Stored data

|---|

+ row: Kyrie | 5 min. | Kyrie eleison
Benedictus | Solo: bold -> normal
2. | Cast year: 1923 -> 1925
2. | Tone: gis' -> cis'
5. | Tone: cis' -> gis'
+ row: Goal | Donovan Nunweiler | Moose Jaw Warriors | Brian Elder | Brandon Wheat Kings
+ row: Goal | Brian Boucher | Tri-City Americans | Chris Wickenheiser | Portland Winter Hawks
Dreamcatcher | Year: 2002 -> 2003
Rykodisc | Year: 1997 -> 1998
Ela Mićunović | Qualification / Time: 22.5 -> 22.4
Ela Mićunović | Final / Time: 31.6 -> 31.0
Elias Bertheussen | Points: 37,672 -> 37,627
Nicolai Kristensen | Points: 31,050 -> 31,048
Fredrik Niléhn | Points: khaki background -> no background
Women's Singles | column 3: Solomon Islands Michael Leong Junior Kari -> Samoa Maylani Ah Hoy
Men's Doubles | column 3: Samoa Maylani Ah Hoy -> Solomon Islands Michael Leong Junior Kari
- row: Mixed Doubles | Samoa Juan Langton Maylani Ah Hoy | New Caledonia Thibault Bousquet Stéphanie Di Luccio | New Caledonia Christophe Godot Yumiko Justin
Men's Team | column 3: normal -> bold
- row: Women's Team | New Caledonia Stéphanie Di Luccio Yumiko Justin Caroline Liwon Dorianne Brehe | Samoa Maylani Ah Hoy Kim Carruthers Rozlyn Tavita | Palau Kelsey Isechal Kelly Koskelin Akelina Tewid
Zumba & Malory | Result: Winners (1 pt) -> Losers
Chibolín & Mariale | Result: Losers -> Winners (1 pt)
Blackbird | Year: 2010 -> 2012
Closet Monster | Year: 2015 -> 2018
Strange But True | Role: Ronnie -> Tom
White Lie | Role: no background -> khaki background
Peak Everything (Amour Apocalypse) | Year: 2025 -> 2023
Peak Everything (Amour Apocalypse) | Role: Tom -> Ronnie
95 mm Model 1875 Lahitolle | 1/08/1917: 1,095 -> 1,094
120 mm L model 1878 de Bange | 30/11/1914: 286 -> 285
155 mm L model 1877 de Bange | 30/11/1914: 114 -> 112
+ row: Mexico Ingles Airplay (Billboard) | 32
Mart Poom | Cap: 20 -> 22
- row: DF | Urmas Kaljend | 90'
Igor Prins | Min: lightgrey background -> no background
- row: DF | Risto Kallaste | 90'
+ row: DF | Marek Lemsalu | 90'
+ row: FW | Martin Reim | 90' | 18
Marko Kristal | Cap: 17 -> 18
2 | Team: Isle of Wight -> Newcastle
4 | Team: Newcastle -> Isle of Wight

|---|

[Job]
Return the lines that run from the start of the records through the line containing "120 mm L model", inclusive, reproduced without any change.

[Answer to the problem]
+ row: Kyrie | 5 min. | Kyrie eleison
Benedictus | Solo: bold -> normal
2. | Cast year: 1923 -> 1925
2. | Tone: gis' -> cis'
5. | Tone: cis' -> gis'
+ row: Goal | Donovan Nunweiler | Moose Jaw Warriors | Brian Elder | Brandon Wheat Kings
+ row: Goal | Brian Boucher | Tri-City Americans | Chris Wickenheiser | Portland Winter Hawks
Dreamcatcher | Year: 2002 -> 2003
Rykodisc | Year: 1997 -> 1998
Ela Mićunović | Qualification / Time: 22.5 -> 22.4
Ela Mićunović | Final / Time: 31.6 -> 31.0
Elias Bertheussen | Points: 37,672 -> 37,627
Nicolai Kristensen | Points: 31,050 -> 31,048
Fredrik Niléhn | Points: khaki background -> no background
Women's Singles | column 3: Solomon Islands Michael Leong Junior Kari -> Samoa Maylani Ah Hoy
Men's Doubles | column 3: Samoa Maylani Ah Hoy -> Solomon Islands Michael Leong Junior Kari
- row: Mixed Doubles | Samoa Juan Langton Maylani Ah Hoy | New Caledonia Thibault Bousquet Stéphanie Di Luccio | New Caledonia Christophe Godot Yumiko Justin
Men's Team | column 3: normal -> bold
- row: Women's Team | New Caledonia Stéphanie Di Luccio Yumiko Justin Caroline Liwon Dorianne Brehe | Samoa Maylani Ah Hoy Kim Carruthers Rozlyn Tavita | Palau Kelsey Isechal Kelly Koskelin Akelina Tewid
Zumba & Malory | Result: Winners (1 pt) -> Losers
Chibolín & Mariale | Result: Losers -> Winners (1 pt)
Blackbird | Year: 2010 -> 2012
Closet Monster | Year: 2015 -> 2018
Strange But True | Role: Ronnie -> Tom
White Lie | Role: no background -> khaki background
Peak Everything (Amour Apocalypse) | Year: 2025 -> 2023
Peak Everything (Amour Apocalypse) | Role: Tom -> Ronnie
95 mm Model 1875 Lahitolle | 1/08/1917: 1,095 -> 1,094
120 mm L model 1878 de Bange | 30/11/1914: 286 -> 285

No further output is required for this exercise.